Ways of Hearing
- Author: Ben Thompson
- Genre: Non-fiction
- Publication date: 2001
- ISBN: 0 575 06809 4

= Ways of Hearing =

2001 non-fiction book by Ben Thompson

Ways of Hearing (ISBN 0 575 06809 4) is a 2001 book about pop music by Ben Thompson. The book, subtitled "A user's guide to the pop psyche, from Elvis to Eminem", describes how Western pop music intersects with films, videos, television shows, and fiction. The book includes short essays on several performers, including alternative rocker Blixa Bargeld, contemporary composer John Cale, Captain Beefheart, The Chemical Brothers, hip-hop artists Missy Elliott and Eminem, Montreal avant-garde band Godspeed You Black Emperor!, heavy metal singer-bassist Lemmy, Meatloaf (singer), Rolling Stones guitarist Cliff Richard, Pet Shop Boys and country rockers Wilco.

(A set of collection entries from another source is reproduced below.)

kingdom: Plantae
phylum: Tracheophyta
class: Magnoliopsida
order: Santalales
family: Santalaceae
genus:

The last section of the book describes different subgenres of pop, including metal, psychedelic, and political rock.

==Reception==

According to the reviewer at The Guardian, "His critical ear is almost infallibly trustworthy; his writing, which both dances round the point and then gets straight to it, is a delight." The Birmingham Post says, "Although at times the book has the feel of a 'greatest hits' collection of Thompson's previous work for The Daily Telegraph, Evening Standard and Mojo, the sheer breadth of his critical reference points makes for an exhilarating read for anyone who truly cares about pop." Financial Times compares Ways of Hearing to Psychotic Reactions and Carburetor Dung by Lester Bangs and says, "Thompson's book, notionally about pop's transformative power, doesn't have the same intensity of purpose: funny and clever, it treats the music as a playground rather than a battlefield."